Le Zimbabwe est confronté depuis plusieurs saisons à des épisodes récurrents de sécheresse. Celle-ci est aggravée par le réchauffement climatique et menacent la sécurité alimentaire de la population et de la faune de ce pays.
Le porte-parole de l’Autorité de gestion des parcs et de la faune sauvage du Zimbabwe, Tinashe Farawo, estime que la question du changement climatique doit être prise au sérieux, vu des ravages qu’elle commence à infliger à la population et la faune.
” Nous sommes presque à la fin du mois de novembre. Nous n’avons pas encore vu la pluie, la saison n’a pas encore commencé,” a-t-il déclaré.

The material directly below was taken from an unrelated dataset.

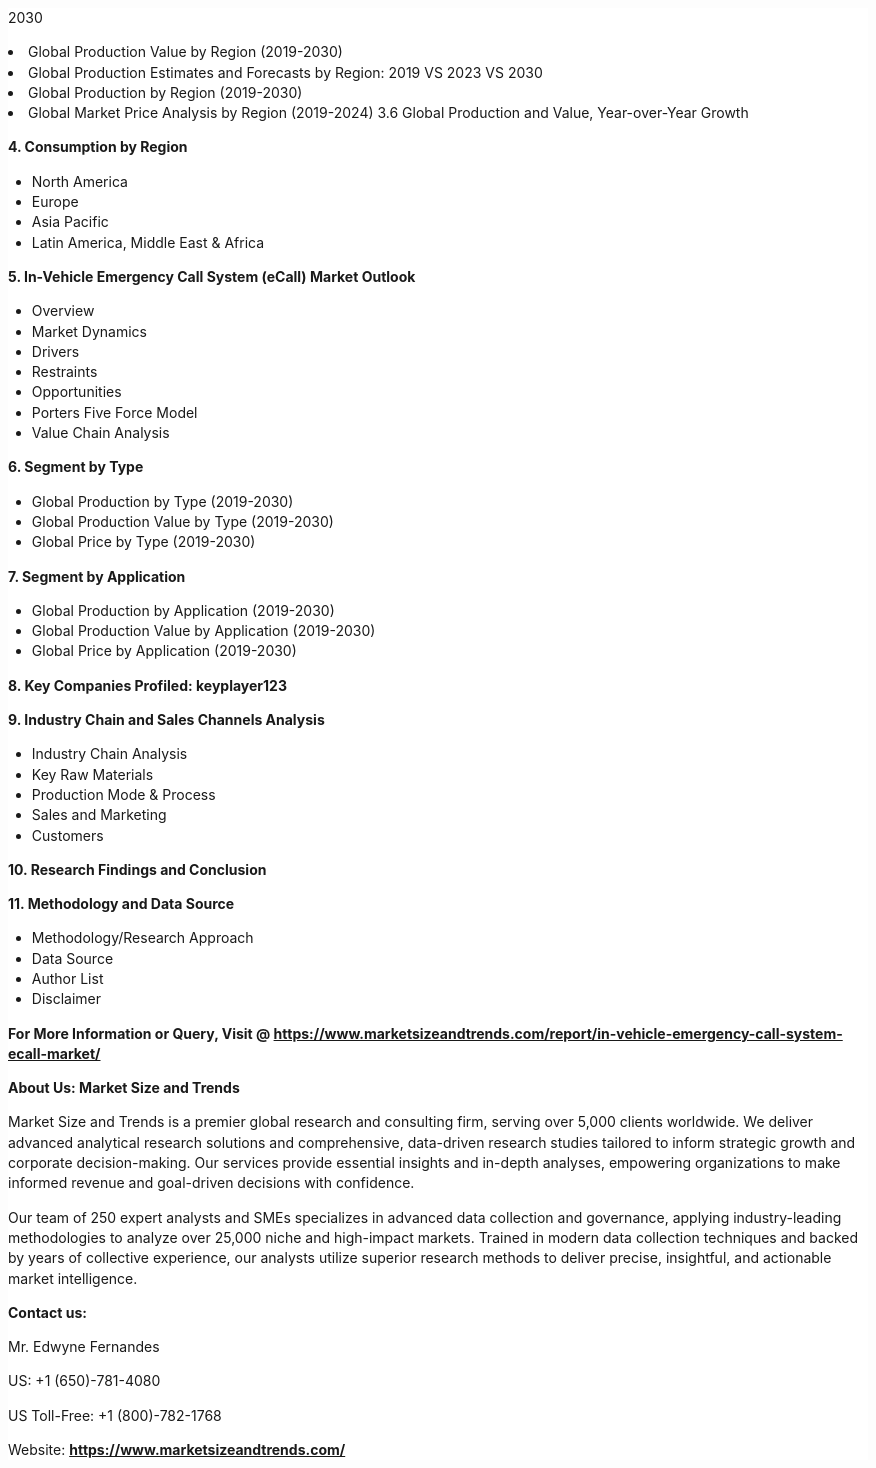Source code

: 2030</li><li>Global Production Value by Region (2019-2030)</li><li>Global Production Estimates and Forecasts by Region: 2019 VS 2023 VS 2030</li><li>Global Production by Region (2019-2030)</li><li>Global Market Price Analysis by Region (2019-2024) 3.6 Global Production and Value, Year-over-Year Growth</li></ul><p><strong>4. Consumption by Region</strong></p><ul><li>North America</li><li>Europe</li><li>Asia Pacific</li><li>Latin America, Middle East &amp; Africa</li></ul><p><strong>5. In-Vehicle Emergency Call System (eCall) Market Outlook</strong></p><ul><li>Overview</li><li>Market Dynamics</li><li>Drivers</li><li>Restraints</li><li>Opportunities</li><li>Porters Five Force Model</li><li>Value Chain Analysis&nbsp;</li></ul><p><strong>6. Segment by Type</strong></p><ul><li>Global Production by Type (2019-2030)</li><li>Global Production Value by Type (2019-2030)</li><li>Global Price by Type (2019-2030)</li></ul><p><strong>7. Segment by Application</strong></p><ul><li>Global Production by Application (2019-2030)</li><li>Global Production Value by Application (2019-2030)</li><li>Global Price by Application (2019-2030)</li></ul><p><strong>8. Key Companies Profiled: keyplayer123</strong></p><p><strong>9. Industry Chain and Sales Channels Analysis</strong></p><ul><li>Industry Chain Analysis</li><li>Key Raw Materials</li><li>Production Mode &amp; Process</li><li>Sales and Marketing</li><li>Customers</li></ul><p><strong>10. Research Findings and Conclusion</strong></p><p><strong>11. Methodology and Data Source</strong></p><ul><li>Methodology/Research Approach</li><li>Data Source</li><li>Author List</li><li>Disclaimer</li></ul></p><p><strong>For More Information or Query, Visit @ <a href="https://www.marketsizeandtrends.com/report/in-vehicle-emergency-call-system-ecall-market/">https://www.marketsizeandtrends.com/report/in-vehicle-emergency-call-system-ecall-market/</a></strong></p><p><strong>About Us: Market Size and Trends</strong></p><p>Market Size and Trends is a premier global research and consulting firm, serving over 5,000 clients worldwide. We deliver advanced analytical research solutions and comprehensive, data-driven research studies tailored to inform strategic growth and corporate decision-making. Our services provide essential insights and in-depth analyses, empowering organizations to make informed revenue and goal-driven decisions with confidence.</p><p>Our team of 250 expert analysts and SMEs specializes in advanced data collection and governance, applying industry-leading methodologies to analyze over 25,000 niche and high-impact markets. Trained in modern data collection techniques and backed by years of collective experience, our analysts utilize superior research methods to deliver precise, insightful, and actionable market intelligence.</p><p><strong>Contact us:</strong></p><p>Mr. Edwyne Fernandes</p><p>US: +1 (650)-781-4080</p><p>US Toll-Free: +1 (800)-782-1768</p><p>Website: <strong><a href="https://www.marketsizeandtrends.com/">https://www.marketsizeandtrends.com/</a></strong></p>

” Ces facteurs ont donc un impact réel sur notre faune, car nous avons pu constater que les animaux se déplaçaient sur de longues distances à la recherche d’eau. En se déplaçant, ils se retrouvent évidemment dans les zones habitées et se heurtent aux villageois. L’issue peut être fatale,” ajoute-t-il.

Poussés par la faim et la soif, de nombreux animaux, dont des éléphants, quittent la réserve et empiètent désormais sur les villages voisins du parc national. Là ils provoquent des dégâts et constituent une menace pour les habitants. Depuis l’an dernier, plusieurs affrontements avec des éléphants mais aussi des buffles ont coûté la vie à une soixantaine de villageois.
Les oiseaux sont également touchés. Ils ont besoin de baobabs, d’acacias et d’autres grands arbres pour se reproduire, mais hélas la végétation se raréfie.

140 volontaires se sont relayés pour effectuer le recensement annuel de la faune du pays. Cela constitue un indicateur précieux de l’état des ressources et de la faune du Zimbabwe, en cette période de sécheresse régionale inquiétante.
La sécheresse se poursuivant et anéantissant les cultures et le bétail, la situation est à présent devenue catastrophique. De plus, le manque d’eau potable accroît le risque de choléra et d’autres maladies.